#### [Problem description]
Using the entries below, write out the line with "这确保了客户的数字身份的创建", the line with "KYC 流程可以构建为智能合", and every line in between, exactly as each is written.

(Stored data entries)
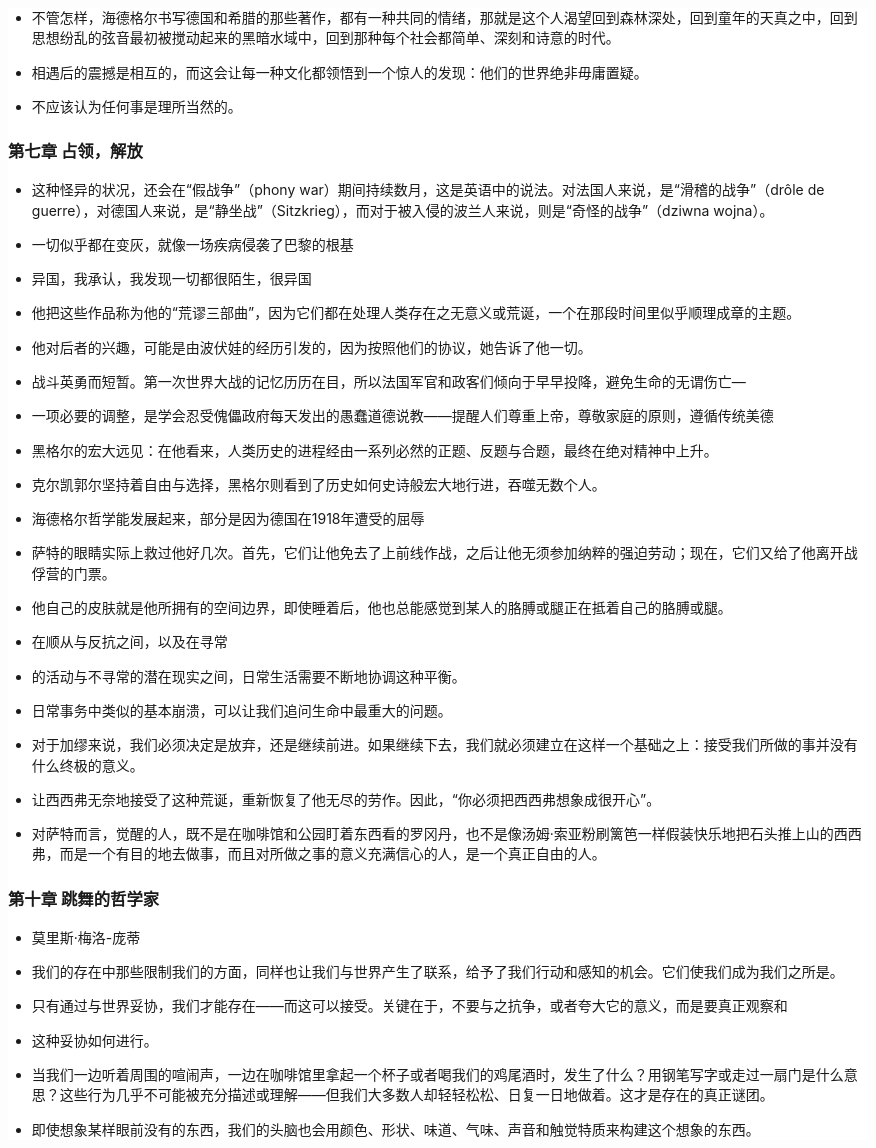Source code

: * 不管怎样，海德格尔书写德国和希腊的那些著作，都有一种共同的情绪，那就是这个人渴望回到森林深处，回到童年的天真之中，回到思想纷乱的弦音最初被搅动起来的黑暗水域中，回到那种每个社会都简单、深刻和诗意的时代。

* 相遇后的震撼是相互的，而这会让每一种文化都领悟到一个惊人的发现：他们的世界绝非毋庸置疑。

* 不应该认为任何事是理所当然的。


### 第七章 占领，解放

* 这种怪异的状况，还会在“假战争”（phony war）期间持续数月，这是英语中的说法。对法国人来说，是“滑稽的战争”（drôle de guerre），对德国人来说，是“静坐战”（Sitzkrieg），而对于被入侵的波兰人来说，则是“奇怪的战争”（dziwna wojna）。

* 一切似乎都在变灰，就像一场疾病侵袭了巴黎的根基

* 异国，我承认，我发现一切都很陌生，很异国

* 他把这些作品称为他的“荒谬三部曲”，因为它们都在处理人类存在之无意义或荒诞，一个在那段时间里似乎顺理成章的主题。

* 他对后者的兴趣，可能是由波伏娃的经历引发的，因为按照他们的协议，她告诉了他一切。

* 战斗英勇而短暂。第一次世界大战的记忆历历在目，所以法国军官和政客们倾向于早早投降，避免生命的无谓伤亡—

* 一项必要的调整，是学会忍受傀儡政府每天发出的愚蠢道德说教——提醒人们尊重上帝，尊敬家庭的原则，遵循传统美德

* 黑格尔的宏大远见：在他看来，人类历史的进程经由一系列必然的正题、反题与合题，最终在绝对精神中上升。

* 克尔凯郭尔坚持着自由与选择，黑格尔则看到了历史如何史诗般宏大地行进，吞噬无数个人。

* 海德格尔哲学能发展起来，部分是因为德国在1918年遭受的屈辱

* 萨特的眼睛实际上救过他好几次。首先，它们让他免去了上前线作战，之后让他无须参加纳粹的强迫劳动；现在，它们又给了他离开战俘营的门票。

* 他自己的皮肤就是他所拥有的空间边界，即使睡着后，他也总能感觉到某人的胳膊或腿正在抵着自己的胳膊或腿。

* 在顺从与反抗之间，以及在寻常

* 的活动与不寻常的潜在现实之间，日常生活需要不断地协调这种平衡。

* 日常事务中类似的基本崩溃，可以让我们追问生命中最重大的问题。

* 对于加缪来说，我们必须决定是放弃，还是继续前进。如果继续下去，我们就必须建立在这样一个基础之上：接受我们所做的事并没有什么终极的意义。

* 让西西弗无奈地接受了这种荒诞，重新恢复了他无尽的劳作。因此，“你必须把西西弗想象成很开心”。

* 对萨特而言，觉醒的人，既不是在咖啡馆和公园盯着东西看的罗冈丹，也不是像汤姆·索亚粉刷篱笆一样假装快乐地把石头推上山的西西弗，而是一个有目的地去做事，而且对所做之事的意义充满信心的人，是一个真正自由的人。


### 第十章 跳舞的哲学家

* 莫里斯·梅洛-庞蒂

* 我们的存在中那些限制我们的方面，同样也让我们与世界产生了联系，给予了我们行动和感知的机会。它们使我们成为我们之所是。

* 只有通过与世界妥协，我们才能存在——而这可以接受。关键在于，不要与之抗争，或者夸大它的意义，而是要真正观察和

* 这种妥协如何进行。

* 当我们一边听着周围的喧闹声，一边在咖啡馆里拿起一个杯子或者喝我们的鸡尾酒时，发生了什么？用钢笔写字或走过一扇门是什么意思？这些行为几乎不可能被充分描述或理解——但我们大多数人却轻轻松松、日复一日地做着。这才是存在的真正谜团。

* 即使想象某样眼前没有的东西，我们的头脑也会用颜色、形状、味道、气味、声音和触觉特质来构建这个想象的东西。
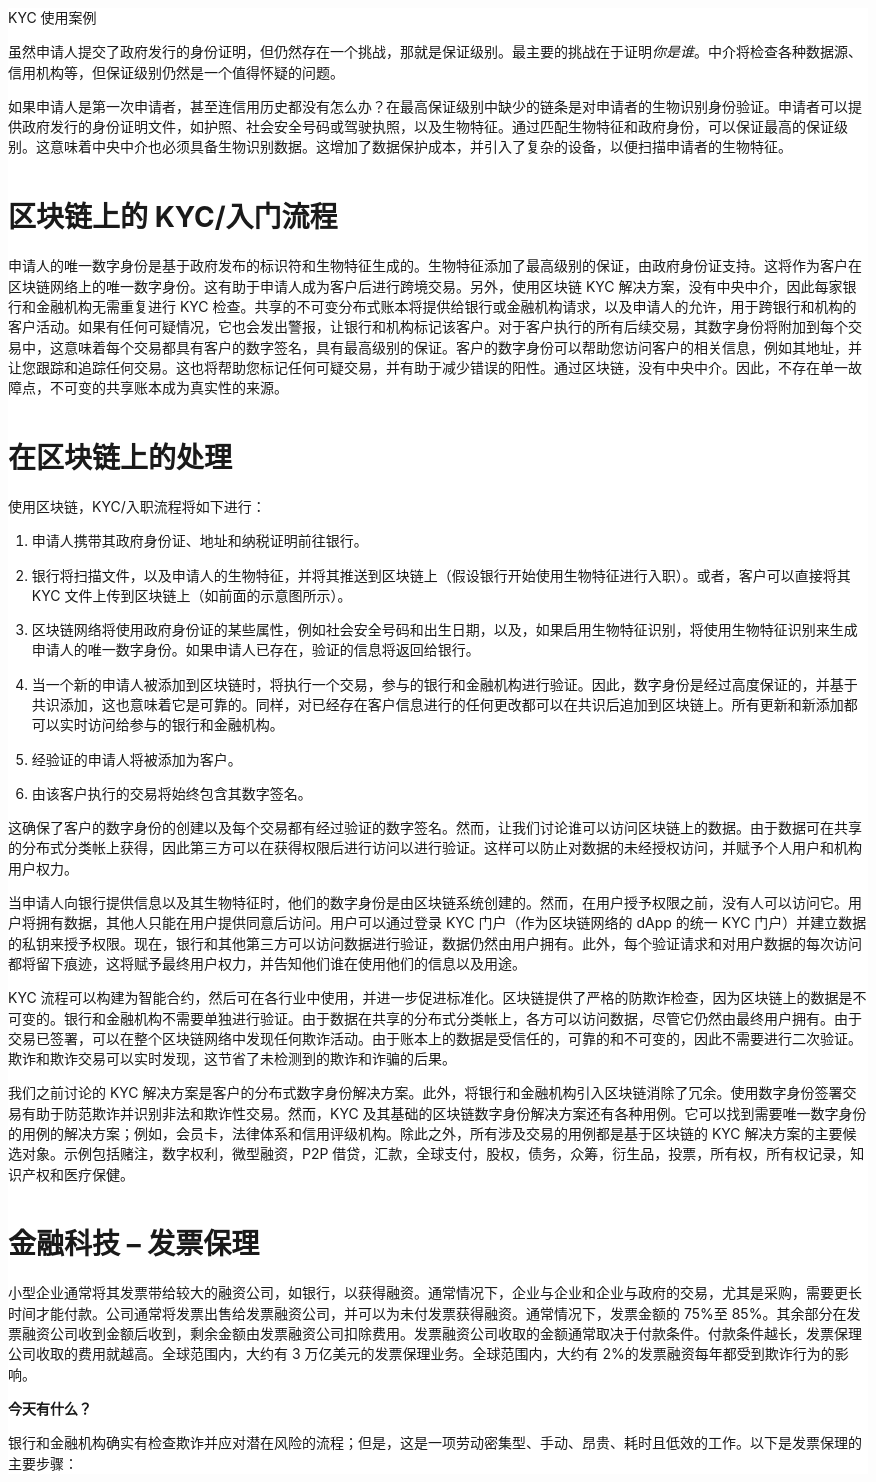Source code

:KYC 使用案例

虽然申请人提交了政府发行的身份证明，但仍然存在一个挑战，那就是保证级别。最主要的挑战在于证明*你是谁*。中介将检查各种数据源、信用机构等，但保证级别仍然是一个值得怀疑的问题。

如果申请人是第一次申请者，甚至连信用历史都没有怎么办？在最高保证级别中缺少的链条是对申请者的生物识别身份验证。申请者可以提供政府发行的身份证明文件，如护照、社会安全号码或驾驶执照，以及生物特征。通过匹配生物特征和政府身份，可以保证最高的保证级别。这意味着中央中介也必须具备生物识别数据。这增加了数据保护成本，并引入了复杂的设备，以便扫描申请者的生物特征。

# 区块链上的 KYC/入门流程

申请人的唯一数字身份是基于政府发布的标识符和生物特征生成的。生物特征添加了最高级别的保证，由政府身份证支持。这将作为客户在区块链网络上的唯一数字身份。这有助于申请人成为客户后进行跨境交易。另外，使用区块链 KYC 解决方案，没有中央中介，因此每家银行和金融机构无需重复进行 KYC 检查。共享的不可变分布式账本将提供给银行或金融机构请求，以及申请人的允许，用于跨银行和机构的客户活动。如果有任何可疑情况，它也会发出警报，让银行和机构标记该客户。对于客户执行的所有后续交易，其数字身份将附加到每个交易中，这意味着每个交易都具有客户的数字签名，具有最高级别的保证。客户的数字身份可以帮助您访问客户的相关信息，例如其地址，并让您跟踪和追踪任何交易。这也将帮助您标记任何可疑交易，并有助于减少错误的阳性。通过区块链，没有中央中介。因此，不存在单一故障点，不可变的共享账本成为真实性的来源。

# 在区块链上的处理

使用区块链，KYC/入职流程将如下进行：

1.  申请人携带其政府身份证、地址和纳税证明前往银行。

1.  银行将扫描文件，以及申请人的生物特征，并将其推送到区块链上（假设银行开始使用生物特征进行入职）。或者，客户可以直接将其 KYC 文件上传到区块链上（如前面的示意图所示）。

1.  区块链网络将使用政府身份证的某些属性，例如社会安全号码和出生日期，以及，如果启用生物特征识别，将使用生物特征识别来生成申请人的唯一数字身份。如果申请人已存在，验证的信息将返回给银行。

1.  当一个新的申请人被添加到区块链时，将执行一个交易，参与的银行和金融机构进行验证。因此，数字身份是经过高度保证的，并基于共识添加，这也意味着它是可靠的。同样，对已经存在客户信息进行的任何更改都可以在共识后追加到区块链上。所有更新和新添加都可以实时访问给参与的银行和金融机构。

1.  经验证的申请人将被添加为客户。

1.  由该客户执行的交易将始终包含其数字签名。

这确保了客户的数字身份的创建以及每个交易都有经过验证的数字签名。然而，让我们讨论谁可以访问区块链上的数据。由于数据可在共享的分布式分类帐上获得，因此第三方可以在获得权限后进行访问以进行验证。这样可以防止对数据的未经授权访问，并赋予个人用户和机构用户权力。

当申请人向银行提供信息以及其生物特征时，他们的数字身份是由区块链系统创建的。然而，在用户授予权限之前，没有人可以访问它。用户将拥有数据，其他人只能在用户提供同意后访问。用户可以通过登录 KYC 门户（作为区块链网络的 dApp 的统一 KYC 门户）并建立数据的私钥来授予权限。现在，银行和其他第三方可以访问数据进行验证，数据仍然由用户拥有。此外，每个验证请求和对用户数据的每次访问都将留下痕迹，这将赋予最终用户权力，并告知他们谁在使用他们的信息以及用途。

KYC 流程可以构建为智能合约，然后可在各行业中使用，并进一步促进标准化。区块链提供了严格的防欺诈检查，因为区块链上的数据是不可变的。银行和金融机构不需要单独进行验证。由于数据在共享的分布式分类帐上，各方可以访问数据，尽管它仍然由最终用户拥有。由于交易已签署，可以在整个区块链网络中发现任何欺诈活动。由于账本上的数据是受信任的，可靠的和不可变的，因此不需要进行二次验证。欺诈和欺诈交易可以实时发现，这节省了未检测到的欺诈和诈骗的后果。

我们之前讨论的 KYC 解决方案是客户的分布式数字身份解决方案。此外，将银行和金融机构引入区块链消除了冗余。使用数字身份签署交易有助于防范欺诈并识别非法和欺诈性交易。然而，KYC 及其基础的区块链数字身份解决方案还有各种用例。它可以找到需要唯一数字身份的用例的解决方案；例如，会员卡，法律体系和信用评级机构。除此之外，所有涉及交易的用例都是基于区块链的 KYC 解决方案的主要候选对象。示例包括赌注，数字权利，微型融资，P2P 借贷，汇款，全球支付，股权，债务，众筹，衍生品，投票，所有权，所有权记录，知识产权和医疗保健。

# 金融科技 – 发票保理

小型企业通常将其发票带给较大的融资公司，如银行，以获得融资。通常情况下，企业与企业和企业与政府的交易，尤其是采购，需要更长时间才能付款。公司通常将发票出售给发票融资公司，并可以为未付发票获得融资。通常情况下，发票金额的 75%至 85%。其余部分在发票融资公司收到金额后收到，剩余金额由发票融资公司扣除费用。发票融资公司收取的金额通常取决于付款条件。付款条件越长，发票保理公司收取的费用就越高。全球范围内，大约有 3 万亿美元的发票保理业务。全球范围内，大约有 2%的发票融资每年都受到欺诈行为的影响。

**今天有什么？**

银行和金融机构确实有检查欺诈并应对潜在风险的流程；但是，这是一项劳动密集型、手动、昂贵、耗时且低效的工作。以下是发票保理的主要步骤：
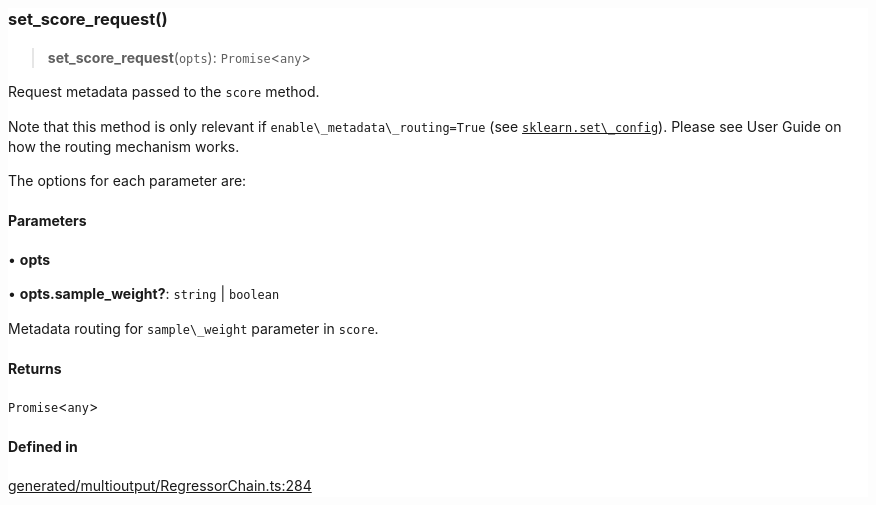 ### set\_score\_request()

> **set\_score\_request**(`opts`): `Promise`\<`any`\>

Request metadata passed to the `score` method.

Note that this method is only relevant if `enable\_metadata\_routing=True` (see [`sklearn.set\_config`](sklearn.set_config.html#sklearn.set_config "sklearn.set_config")). Please see User Guide on how the routing mechanism works.

The options for each parameter are:

#### Parameters

• **opts**

• **opts.sample\_weight?**: `string` \| `boolean`

Metadata routing for `sample\_weight` parameter in `score`.

#### Returns

`Promise`\<`any`\>

#### Defined in

[generated/multioutput/RegressorChain.ts:284](https://github.com/transitive-bullshit/scikit-learn-ts/blob/d6e32320dee888f62905b3bbdd6dc360aa066c30/packages/sklearn/src/generated/multioutput/RegressorChain.ts#L284)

#### [Answer to the exercise]
这确保了客户的数字身份的创建以及每个交易都有经过验证的数字签名。然而，让我们讨论谁可以访问区块链上的数据。由于数据可在共享的分布式分类帐上获得，因此第三方可以在获得权限后进行访问以进行验证。这样可以防止对数据的未经授权访问，并赋予个人用户和机构用户权力。

当申请人向银行提供信息以及其生物特征时，他们的数字身份是由区块链系统创建的。然而，在用户授予权限之前，没有人可以访问它。用户将拥有数据，其他人只能在用户提供同意后访问。用户可以通过登录 KYC 门户（作为区块链网络的 dApp 的统一 KYC 门户）并建立数据的私钥来授予权限。现在，银行和其他第三方可以访问数据进行验证，数据仍然由用户拥有。此外，每个验证请求和对用户数据的每次访问都将留下痕迹，这将赋予最终用户权力，并告知他们谁在使用他们的信息以及用途。

KYC 流程可以构建为智能合约，然后可在各行业中使用，并进一步促进标准化。区块链提供了严格的防欺诈检查，因为区块链上的数据是不可变的。银行和金融机构不需要单独进行验证。由于数据在共享的分布式分类帐上，各方可以访问数据，尽管它仍然由最终用户拥有。由于交易已签署，可以在整个区块链网络中发现任何欺诈活动。由于账本上的数据是受信任的，可靠的和不可变的，因此不需要进行二次验证。欺诈和欺诈交易可以实时发现，这节省了未检测到的欺诈和诈骗的后果。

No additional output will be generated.